Source text

┌────────

Guam: 7/19/2011. It happened in an instant. One minute he was driving his car on a familiar road; the next he was waking up in a hospital, with no recollection of the last few months and the day that forever changed his life.
It was a typical summer evening on the island of Guam. JR, an assistant project manager at a construction firm, had just finished his work for the day. “I was was headed out to do some training in preparation for my second half-marathon,” he recalls. Running, whether in competitive events or just for fun, was his passion. As he drove, it began to rain. The road had recently been repaved, but the rain grooves had not yet been added. JR remembers losing control of his car on the slippery road, but none of the accident itself.
“We received a call from the police saying our son had been involved in an accident and we needed to get to the hospital,” remembers JR’s mother. There was case of mistaken identity, and she was told it was her younger son, Michael, who had been hurt. “I tried to call his cell phone, but there was no answer. Then I called JR’s phone, and the police answered. I explained who I was and asked what color the car was. When they said it was silver, I knew then that it was JR and not Michael.”

└────────

Exercise set
• A. Answer these questions from the account of JR's accident:
(i) What position did JR hold at the construction firm?
(ii) What had not yet been added to the recently repaved road?
(iii) What color did the police say the car was?
• B. Transcribe the account of JR's accident between "Guam: 7/19/2011. It" and "changed his life.", inclusive.
• C. Decide whether each statement agrees with the account of JR's accident, and quote the words that settle it.
(i) JR was training for his first half-marathon.
(ii) When JR's mother called JR's phone, the police answered.
(iii) JR remembers the accident itself.
Rely only on the account of JR's accident when responding.

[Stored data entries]
┌────────

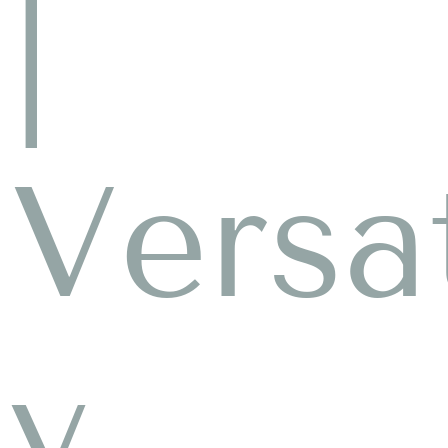
|
Versa
y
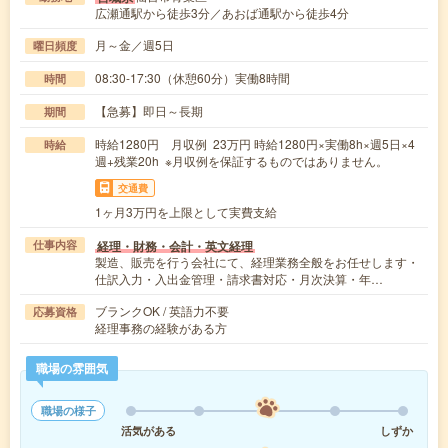
広瀬通駅から徒歩3分／あおば通駅から徒歩4分
月～金／週5日
曜日頻度
08:30-17:30（休憩60分）実働8時間
時間
【急募】即日～長期
期間
時給1280円 月収例 23万円 時給1280円×実働8h×週5日×4
時給
週+残業20h ※月収例を保証するものではありません。
交通費
1ヶ月3万円を上限として実費支給
経理・財務・会計・英文経理
仕事内容
製造、販売を行う会社にて、経理業務全般をお任せします・
仕訳入力・入出金管理・請求書対応・月次決算・年…
ブランクOK / 英語力不要
応募資格
経理事務の経験がある方
職場の雰囲気
職場の様子
活気がある
しずか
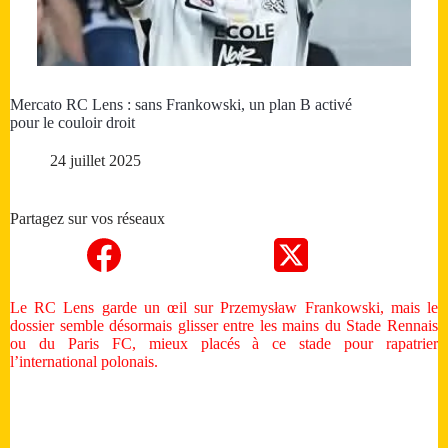
Mercato RC Lens : sans Frankowski, un plan B activé
pour le couloir droit
24 juillet 2025
Partagez sur vos réseaux
Le RC Lens garde un œil sur Przemysław Frankowski, mais le
dossier semble désormais glisser entre les mains du Stade Rennais
ou du Paris FC, mieux placés à ce stade pour rapatrier
l’international polonais.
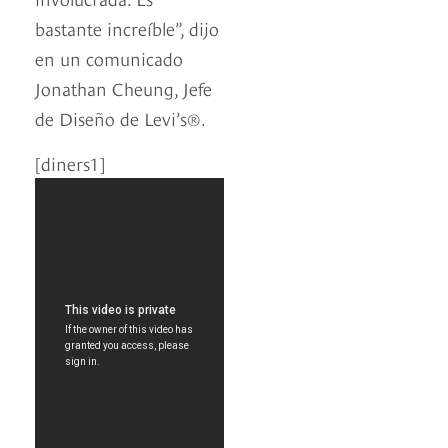
bastante increíble”, dijo
en un comunicado
Jonathan Cheung, Jefe
de Diseño de Levi’s®.
[diners1]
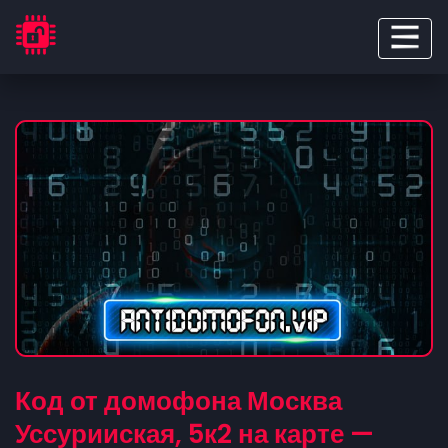
Код от домофона Москва
Уссурииская, 5к2 на карте —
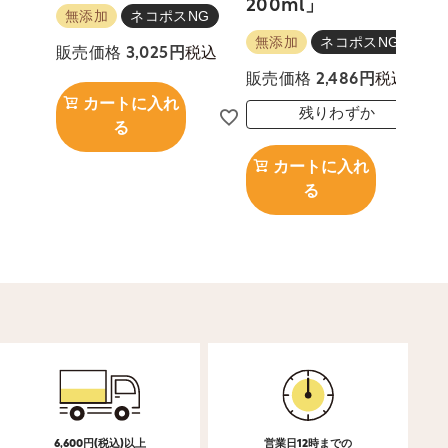
200ml」
無添加
ネコポスNG
無添加
ネコポスNG
税込
販売価格
3,025
税込
販売価格
2,486
カートに入れ
残りわずか
る
カートに入れ
る
6,600円(税込)以上
営業日12時までの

└────────

Answers for the exercise
• A.
(i) Assistant project manager
(ii) The rain grooves
(iii) Silver

• B.
Guam: 7/19/2011. It happened in an instant. One minute he was driving his car on a familiar road; the next he was waking up in a hospital, with no recollection of the last few months and the day that forever changed his life.

• C.
(i) No: "in preparation for my second half-marathon"
(ii) Yes: "Then I called JR’s phone, and the police answered."
(iii) No: "JR remembers losing control of his car on the slippery road, but none of the accident itself."